Washington, Jun 12 (EFE).- President Donald Trump on Wednesday announced that he will send “about 1,000” more US troops to Poland, half the number he had mentioned an hour earlier when he welcomed his Polish counterpart, Andrzej Duda, to the White House.
At a joint press conference with Duda, Trump said that the troops will be housed at a base financed completely by Poland and revealed that the European country plans to buy 32 F-35 Joint Strike Fighter combat aircraft from the United States.
Shortly before that, upon welcoming Duda to the White House, Trump had said that he was considering sending “2,000 soldiers” to Poland, but he corrected that figure after signing a defense agreement with the Polish leader.
Trump said that the US and Poland were opening up a new phase in their relationship.
The troops will augment the 4,500 US soldiers already stationed in Poland as part of the agreement reached in 2016 with NATO as a response to Russia’s 2014 annexation of the Crimean Peninsula, a territory that is considered to be Ukrainian territory by the US and other European countries.
Neither Trump nor Duda provided details about when the US troops would be sent to Poland, although the US president had said at the start of their meeting that the soldiers will be simply redeployed from their present bases in Germany, and thus “additional troops” will not actually be sent to Europe from the US.
Meanwhile, Trump said that he is “seriously” considering visiting Poland this year, adding that the two government on Wednesday signed a crime prevention pact designed to clear the way for the European country to quickly enter the US visa exemption program.
Trump said that decision probably would be made within the next 90 days, referring to the possibility of allowing Polish citizens to visit the US without needing a visa for a maximum of three months.
After answering questions from reporters in the Oval Office, Trump and Duda went out onto the White House lawn to watch a brief flyover by two F-35 jets, a maneuver by which the administration wanted to thank Warsaw for its purchase of the 32 top-of-the-line warplanes.

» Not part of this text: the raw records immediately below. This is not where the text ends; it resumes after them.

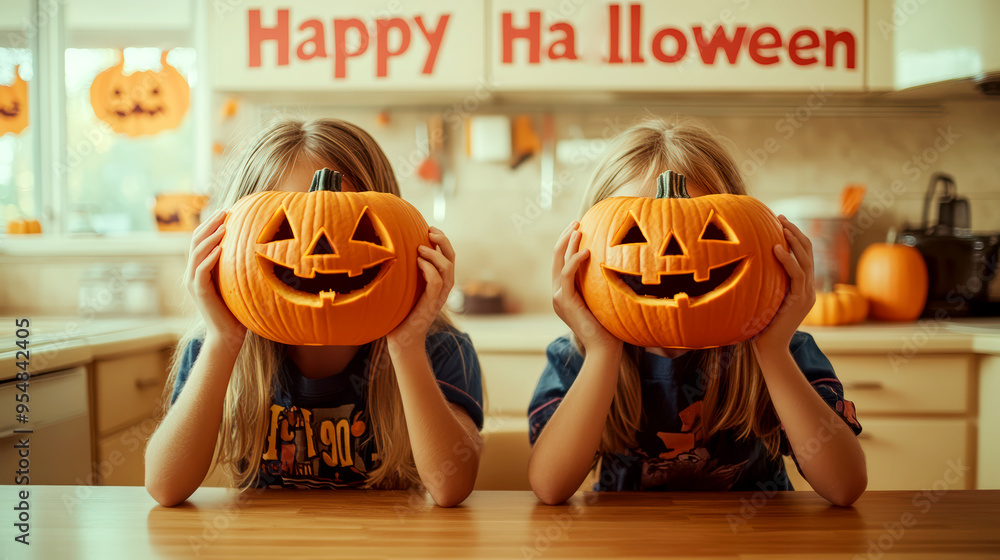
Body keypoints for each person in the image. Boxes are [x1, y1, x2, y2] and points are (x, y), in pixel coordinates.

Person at [145, 118, 483, 508]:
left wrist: (406, 345)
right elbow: (165, 487)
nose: (319, 249)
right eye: (287, 226)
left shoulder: (438, 347)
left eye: (351, 225)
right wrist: (224, 339)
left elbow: (451, 488)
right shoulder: (216, 347)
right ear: (229, 238)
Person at [528, 118, 866, 506]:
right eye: (635, 233)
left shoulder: (784, 349)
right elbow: (550, 487)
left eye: (708, 230)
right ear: (580, 250)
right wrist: (602, 349)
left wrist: (772, 348)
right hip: (627, 544)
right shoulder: (576, 355)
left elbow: (845, 485)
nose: (670, 252)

“They’re going to put on a very small show for us and we’re doing that because Poland has ordered 32 or 35 brand new F-35s at the highest level,” Trump told reporters.
Since he took office in 2015, nationalist Duda has increased Poland’s defense spending, in part to buy military equipment manufactured by US firms, and he has also tried to get the US to agree to having a greater military presence in his country with an eye toward dissuading Russia from any kind of adventurism or political aggression in the region.
When Duda was in the US last September, he proposed building in Poland a large permanent US military base to be named “Fort Trump.”
When asked about that on Wednesday, Trump said that no final decision had yet been made regarding the base, but he added that if it is built it will be a very well-located base that will have great facilities.